### What the exercise asks
Keep only the lines of the material below that contain the word "nhiên". Copy those lines.

━━━ Record set ━━━

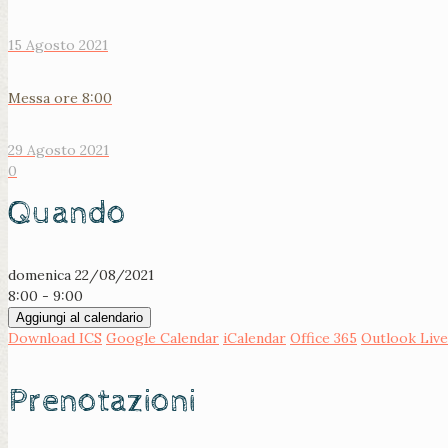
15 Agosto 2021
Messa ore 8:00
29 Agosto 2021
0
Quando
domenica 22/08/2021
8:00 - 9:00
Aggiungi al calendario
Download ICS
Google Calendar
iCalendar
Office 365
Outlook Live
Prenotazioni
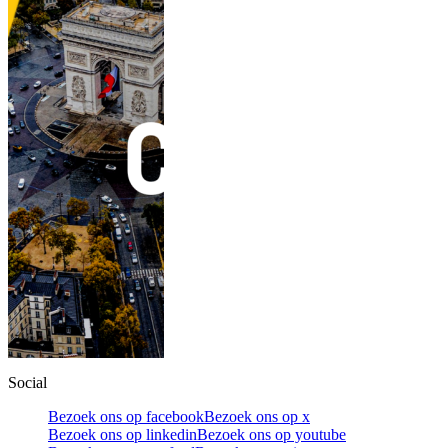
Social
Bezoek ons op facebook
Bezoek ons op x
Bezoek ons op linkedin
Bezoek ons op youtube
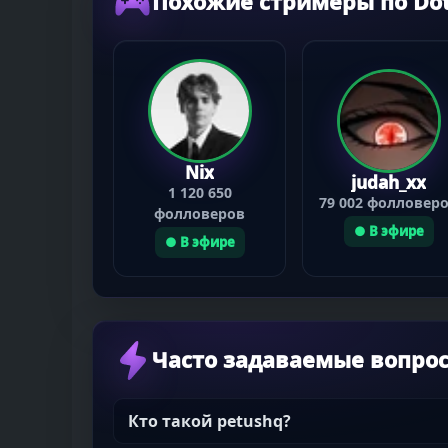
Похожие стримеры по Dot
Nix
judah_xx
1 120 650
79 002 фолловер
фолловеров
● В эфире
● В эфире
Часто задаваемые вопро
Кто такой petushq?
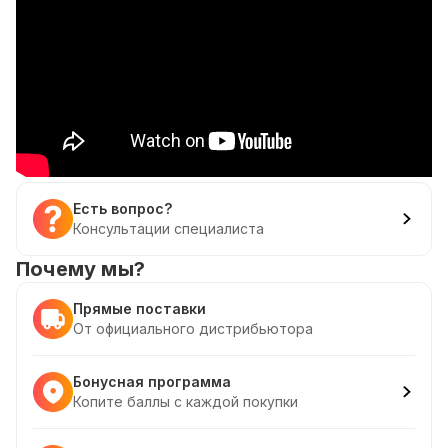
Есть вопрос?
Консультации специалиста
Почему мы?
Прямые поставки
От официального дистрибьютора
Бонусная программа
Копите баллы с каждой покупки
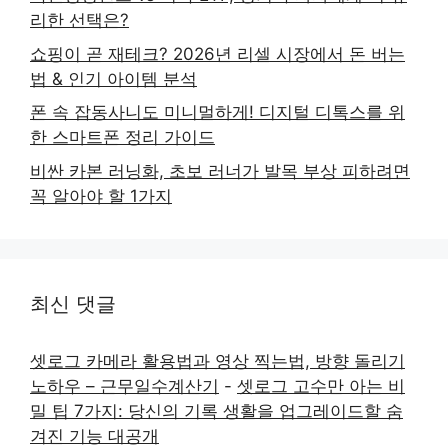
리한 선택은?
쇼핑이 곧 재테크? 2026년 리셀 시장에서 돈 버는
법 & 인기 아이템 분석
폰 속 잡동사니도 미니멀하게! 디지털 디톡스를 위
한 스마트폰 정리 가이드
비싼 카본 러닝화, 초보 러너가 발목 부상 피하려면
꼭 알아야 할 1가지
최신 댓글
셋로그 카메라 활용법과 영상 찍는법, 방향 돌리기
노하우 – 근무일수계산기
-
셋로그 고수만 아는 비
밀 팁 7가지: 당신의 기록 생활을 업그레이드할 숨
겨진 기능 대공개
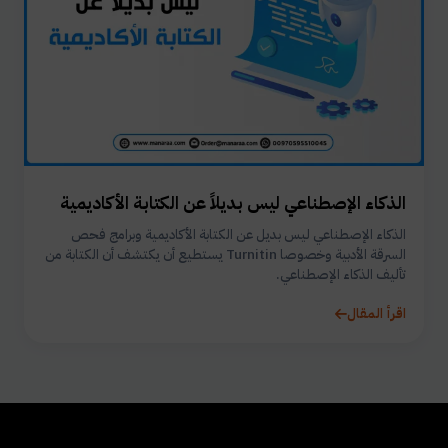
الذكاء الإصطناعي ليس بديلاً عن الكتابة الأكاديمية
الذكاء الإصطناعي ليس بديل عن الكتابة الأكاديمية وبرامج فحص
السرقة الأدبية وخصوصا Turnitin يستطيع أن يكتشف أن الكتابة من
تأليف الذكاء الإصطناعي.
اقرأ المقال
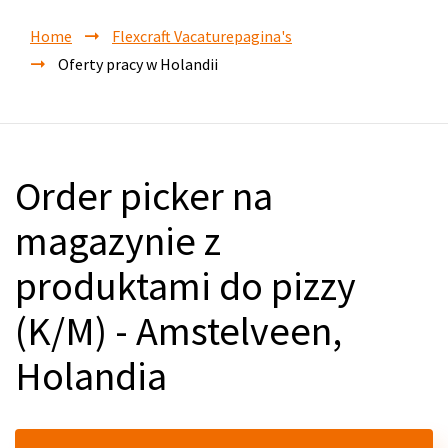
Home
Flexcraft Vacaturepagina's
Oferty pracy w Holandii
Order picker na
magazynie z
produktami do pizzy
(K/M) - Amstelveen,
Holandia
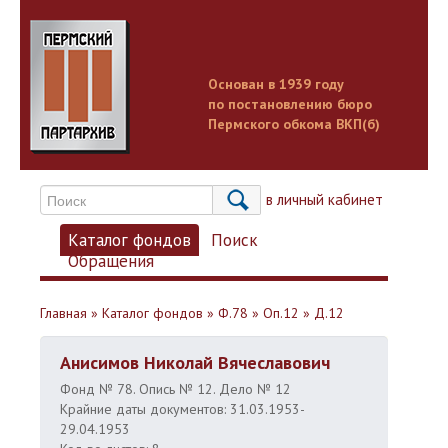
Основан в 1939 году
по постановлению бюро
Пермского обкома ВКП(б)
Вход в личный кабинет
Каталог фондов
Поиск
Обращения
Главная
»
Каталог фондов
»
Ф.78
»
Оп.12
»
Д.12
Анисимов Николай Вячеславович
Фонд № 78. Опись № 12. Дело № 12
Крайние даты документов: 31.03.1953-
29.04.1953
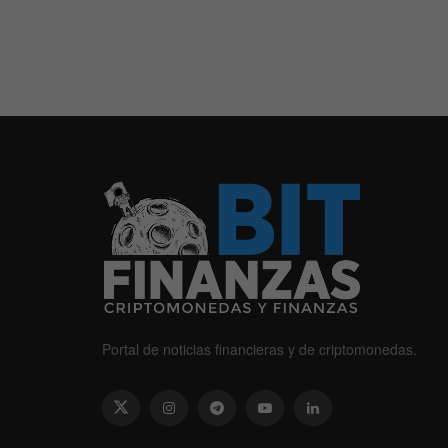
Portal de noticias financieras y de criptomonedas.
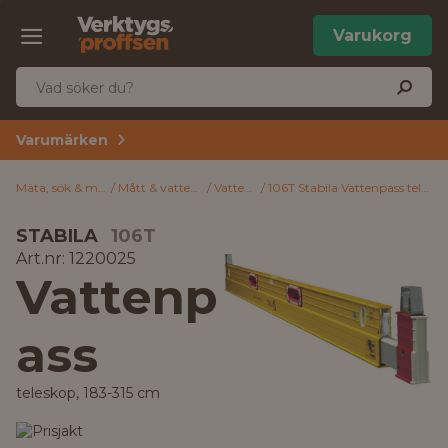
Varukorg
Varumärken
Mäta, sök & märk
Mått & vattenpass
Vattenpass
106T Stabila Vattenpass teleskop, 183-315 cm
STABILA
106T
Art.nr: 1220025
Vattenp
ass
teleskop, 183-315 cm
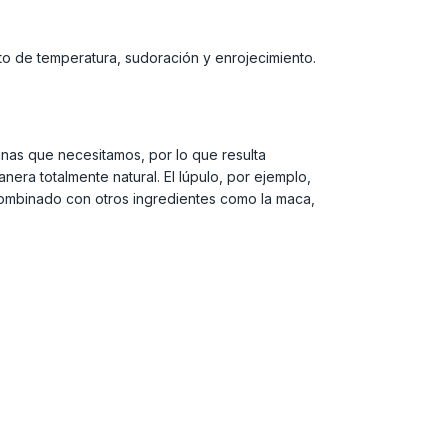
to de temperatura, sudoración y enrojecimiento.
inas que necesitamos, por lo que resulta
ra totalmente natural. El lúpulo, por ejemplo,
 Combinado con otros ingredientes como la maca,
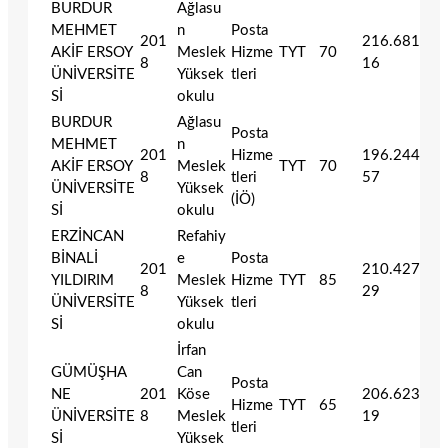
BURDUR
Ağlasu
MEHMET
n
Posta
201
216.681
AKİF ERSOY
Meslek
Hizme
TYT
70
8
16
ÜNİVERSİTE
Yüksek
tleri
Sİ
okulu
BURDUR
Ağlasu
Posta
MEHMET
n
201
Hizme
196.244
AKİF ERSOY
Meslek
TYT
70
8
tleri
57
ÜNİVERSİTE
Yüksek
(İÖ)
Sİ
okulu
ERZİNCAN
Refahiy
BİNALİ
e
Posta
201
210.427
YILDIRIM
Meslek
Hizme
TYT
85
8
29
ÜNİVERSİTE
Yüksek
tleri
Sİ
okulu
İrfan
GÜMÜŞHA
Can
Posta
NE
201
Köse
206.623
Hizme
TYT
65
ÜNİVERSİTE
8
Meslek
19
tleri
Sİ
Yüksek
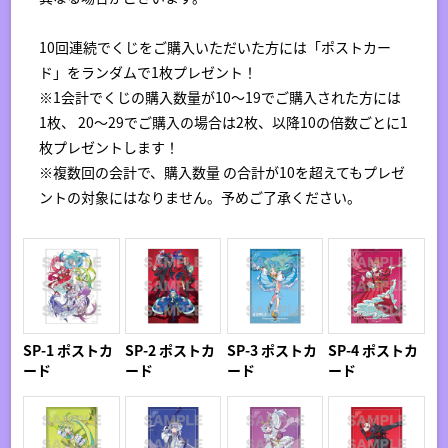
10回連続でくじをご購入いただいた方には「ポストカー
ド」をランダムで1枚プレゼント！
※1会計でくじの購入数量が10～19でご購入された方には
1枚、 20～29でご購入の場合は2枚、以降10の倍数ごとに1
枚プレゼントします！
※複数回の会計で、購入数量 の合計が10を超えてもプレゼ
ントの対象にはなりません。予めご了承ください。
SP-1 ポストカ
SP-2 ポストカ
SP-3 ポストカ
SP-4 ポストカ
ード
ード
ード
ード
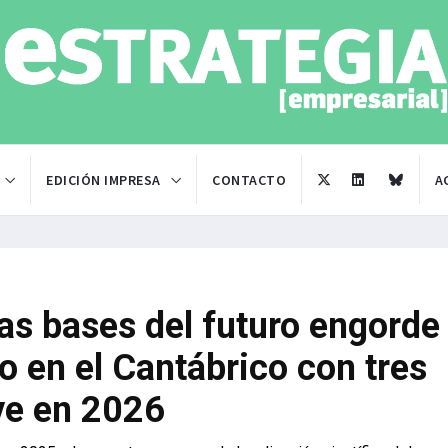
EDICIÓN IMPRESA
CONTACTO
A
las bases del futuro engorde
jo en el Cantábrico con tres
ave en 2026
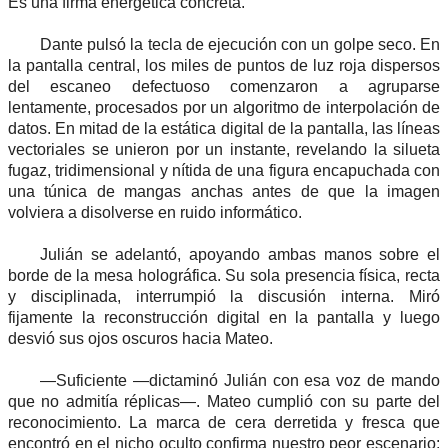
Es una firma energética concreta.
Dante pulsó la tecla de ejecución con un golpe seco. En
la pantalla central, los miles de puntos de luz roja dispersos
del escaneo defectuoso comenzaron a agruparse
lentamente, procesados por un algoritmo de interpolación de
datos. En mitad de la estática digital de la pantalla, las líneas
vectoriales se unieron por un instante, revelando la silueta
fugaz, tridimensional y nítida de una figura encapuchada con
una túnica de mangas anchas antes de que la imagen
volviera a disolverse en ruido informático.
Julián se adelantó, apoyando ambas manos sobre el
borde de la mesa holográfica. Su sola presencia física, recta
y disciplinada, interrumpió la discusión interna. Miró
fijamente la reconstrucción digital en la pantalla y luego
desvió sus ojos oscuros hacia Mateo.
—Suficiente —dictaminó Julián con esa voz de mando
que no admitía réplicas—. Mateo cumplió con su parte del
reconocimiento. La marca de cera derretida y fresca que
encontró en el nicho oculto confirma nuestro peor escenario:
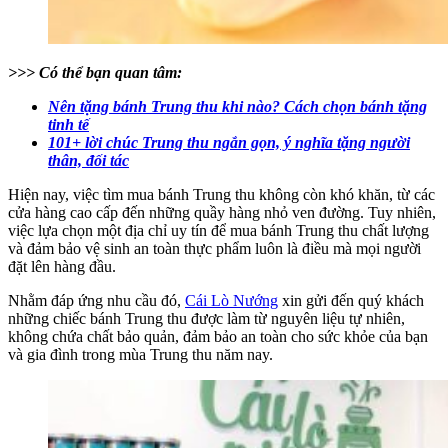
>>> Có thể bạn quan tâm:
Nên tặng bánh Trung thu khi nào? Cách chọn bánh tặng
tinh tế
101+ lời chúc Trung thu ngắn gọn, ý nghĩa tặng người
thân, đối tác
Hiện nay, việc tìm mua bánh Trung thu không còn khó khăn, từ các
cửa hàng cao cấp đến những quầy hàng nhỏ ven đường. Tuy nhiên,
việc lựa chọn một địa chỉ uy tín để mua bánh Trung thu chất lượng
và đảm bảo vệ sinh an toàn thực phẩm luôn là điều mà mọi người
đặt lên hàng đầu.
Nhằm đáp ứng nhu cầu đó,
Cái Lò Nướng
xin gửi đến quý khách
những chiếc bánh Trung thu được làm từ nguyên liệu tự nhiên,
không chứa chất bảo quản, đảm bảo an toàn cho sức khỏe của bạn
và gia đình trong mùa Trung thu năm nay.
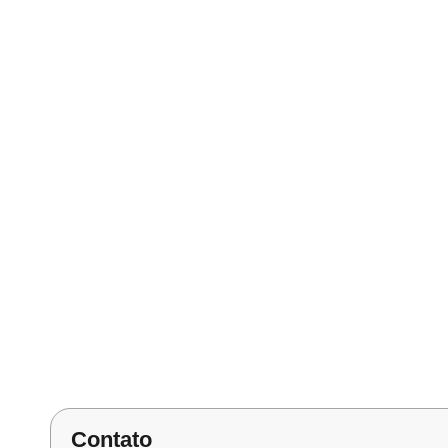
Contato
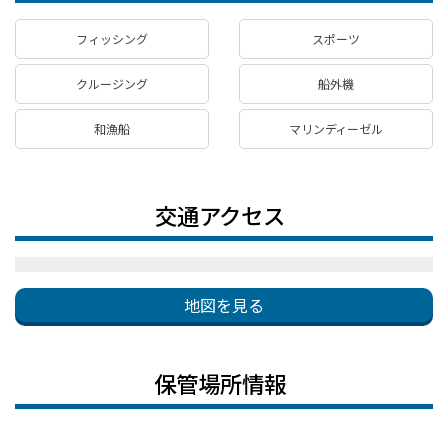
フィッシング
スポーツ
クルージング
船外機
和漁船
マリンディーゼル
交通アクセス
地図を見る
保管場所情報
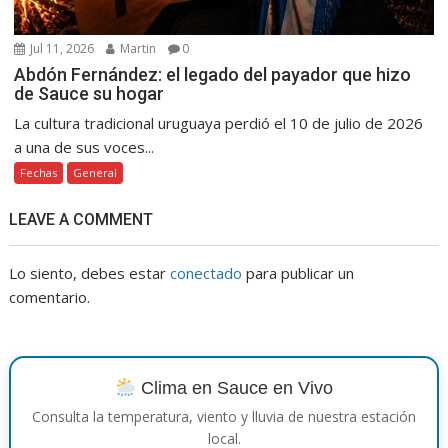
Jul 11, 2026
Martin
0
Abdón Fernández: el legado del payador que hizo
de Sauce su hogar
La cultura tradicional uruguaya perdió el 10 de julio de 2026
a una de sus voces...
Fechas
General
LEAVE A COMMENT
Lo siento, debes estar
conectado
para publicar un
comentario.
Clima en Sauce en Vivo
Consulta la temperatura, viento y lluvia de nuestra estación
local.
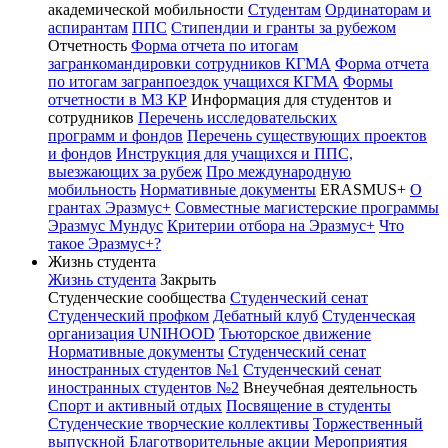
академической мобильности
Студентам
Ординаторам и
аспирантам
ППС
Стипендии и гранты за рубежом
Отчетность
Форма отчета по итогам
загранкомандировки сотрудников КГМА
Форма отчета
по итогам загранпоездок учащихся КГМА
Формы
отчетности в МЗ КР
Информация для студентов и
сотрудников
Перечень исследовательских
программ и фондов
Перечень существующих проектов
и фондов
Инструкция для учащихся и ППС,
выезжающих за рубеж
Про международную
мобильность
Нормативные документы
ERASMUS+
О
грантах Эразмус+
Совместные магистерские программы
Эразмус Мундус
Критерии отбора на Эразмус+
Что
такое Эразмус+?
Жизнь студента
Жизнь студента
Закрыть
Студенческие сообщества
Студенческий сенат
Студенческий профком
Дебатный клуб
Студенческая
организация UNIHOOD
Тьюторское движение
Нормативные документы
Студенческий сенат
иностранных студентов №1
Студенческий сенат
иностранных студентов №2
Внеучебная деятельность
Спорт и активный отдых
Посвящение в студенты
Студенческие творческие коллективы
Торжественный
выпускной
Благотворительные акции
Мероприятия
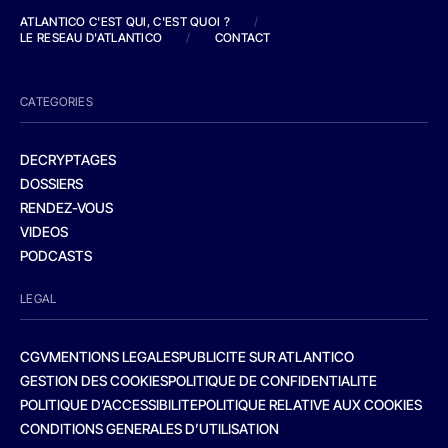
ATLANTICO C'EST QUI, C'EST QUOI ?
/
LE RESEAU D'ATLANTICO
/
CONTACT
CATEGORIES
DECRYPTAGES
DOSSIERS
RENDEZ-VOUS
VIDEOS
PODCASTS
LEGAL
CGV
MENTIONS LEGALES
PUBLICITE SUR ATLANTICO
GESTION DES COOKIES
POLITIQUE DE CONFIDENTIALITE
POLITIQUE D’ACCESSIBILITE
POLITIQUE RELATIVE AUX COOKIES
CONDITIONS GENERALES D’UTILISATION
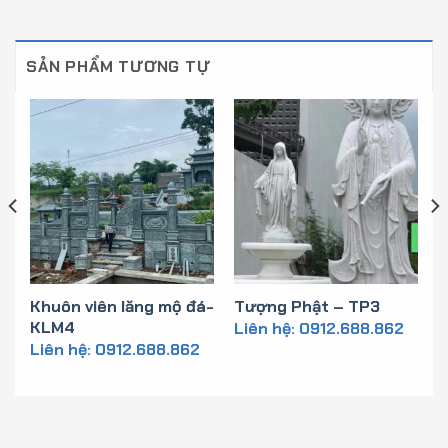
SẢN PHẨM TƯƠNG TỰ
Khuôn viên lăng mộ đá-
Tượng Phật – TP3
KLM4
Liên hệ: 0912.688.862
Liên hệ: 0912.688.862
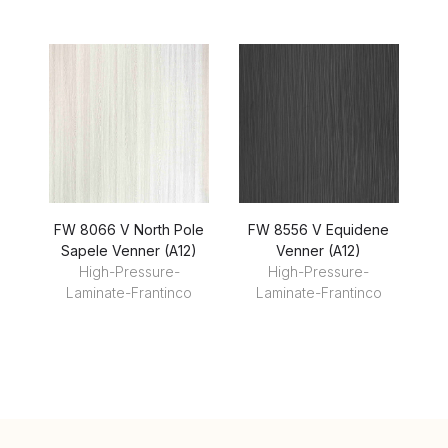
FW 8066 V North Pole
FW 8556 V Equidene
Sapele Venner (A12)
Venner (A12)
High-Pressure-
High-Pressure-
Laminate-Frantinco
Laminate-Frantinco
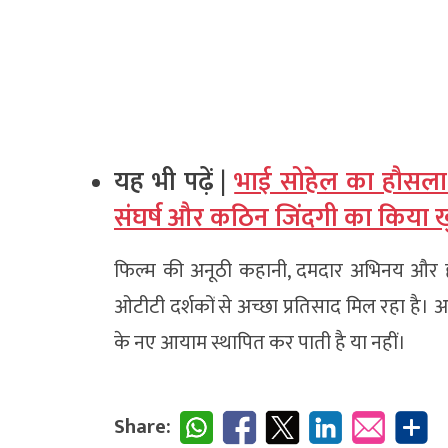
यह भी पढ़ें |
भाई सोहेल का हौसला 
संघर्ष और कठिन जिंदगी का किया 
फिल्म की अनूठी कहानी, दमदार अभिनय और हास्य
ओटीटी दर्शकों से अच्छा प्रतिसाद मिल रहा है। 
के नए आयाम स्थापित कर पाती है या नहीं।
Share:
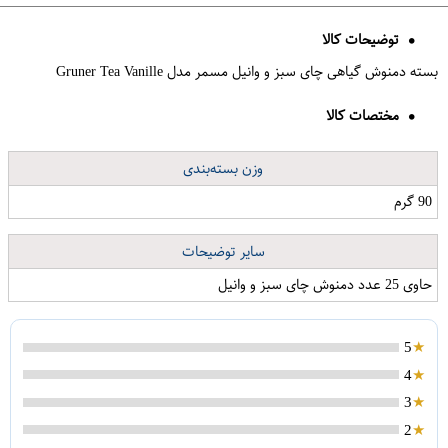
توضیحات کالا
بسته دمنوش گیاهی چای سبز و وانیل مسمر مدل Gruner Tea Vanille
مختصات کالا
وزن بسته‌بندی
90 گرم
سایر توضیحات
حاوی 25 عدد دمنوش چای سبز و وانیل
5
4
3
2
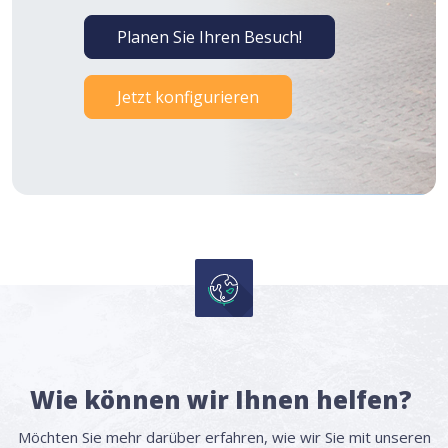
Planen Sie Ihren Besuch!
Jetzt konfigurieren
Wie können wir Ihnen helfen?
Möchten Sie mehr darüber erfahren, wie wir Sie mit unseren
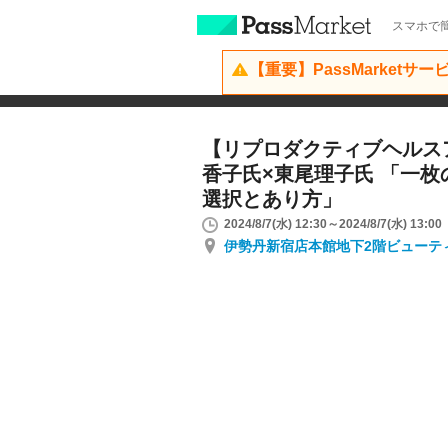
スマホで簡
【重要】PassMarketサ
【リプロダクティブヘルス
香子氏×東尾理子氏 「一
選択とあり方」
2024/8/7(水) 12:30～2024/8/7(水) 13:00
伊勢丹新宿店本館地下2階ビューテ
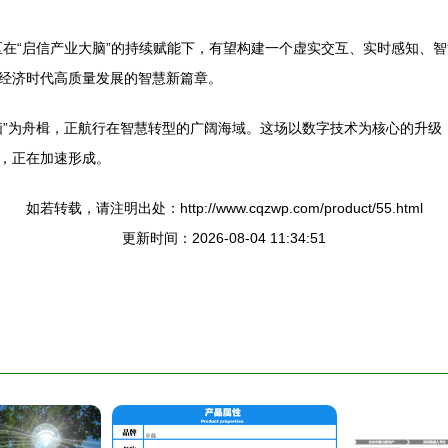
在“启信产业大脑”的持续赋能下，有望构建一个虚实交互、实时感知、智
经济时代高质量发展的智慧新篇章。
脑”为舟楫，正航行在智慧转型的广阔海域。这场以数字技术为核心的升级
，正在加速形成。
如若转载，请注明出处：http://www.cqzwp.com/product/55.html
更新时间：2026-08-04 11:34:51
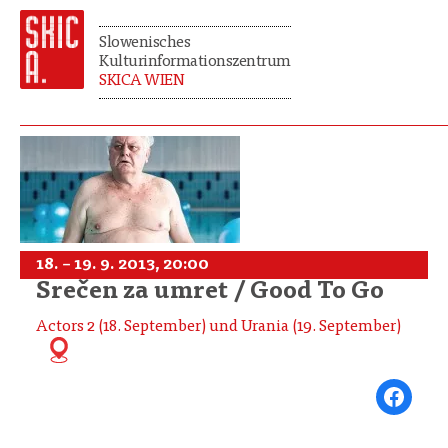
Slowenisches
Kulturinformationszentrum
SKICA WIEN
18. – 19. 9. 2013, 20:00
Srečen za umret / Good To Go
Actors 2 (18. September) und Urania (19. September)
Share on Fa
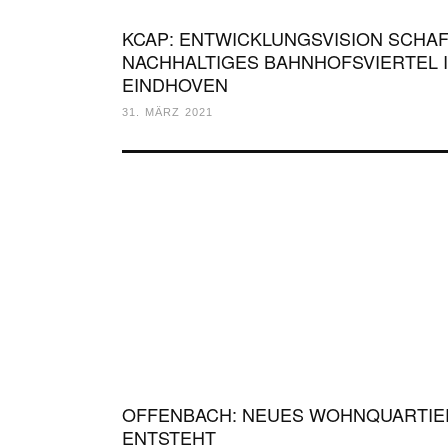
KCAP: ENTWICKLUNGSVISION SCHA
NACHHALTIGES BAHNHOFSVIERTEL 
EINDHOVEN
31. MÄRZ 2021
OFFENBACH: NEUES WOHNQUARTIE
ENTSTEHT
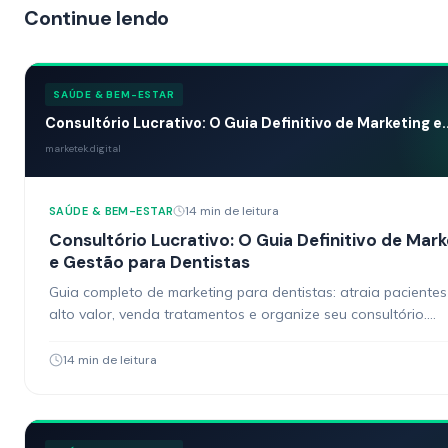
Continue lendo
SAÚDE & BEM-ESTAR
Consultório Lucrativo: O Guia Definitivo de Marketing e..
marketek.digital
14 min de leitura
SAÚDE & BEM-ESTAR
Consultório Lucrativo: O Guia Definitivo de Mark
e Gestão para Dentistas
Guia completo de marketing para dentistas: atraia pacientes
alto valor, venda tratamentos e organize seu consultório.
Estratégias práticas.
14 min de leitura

━━━

### Expected output
cửa hàng cao cấp đến những quầy hàng nhỏ ven đường. Tuy nhiên,
những chiếc bánh Trung thu được làm từ nguyên liệu tự nhiên,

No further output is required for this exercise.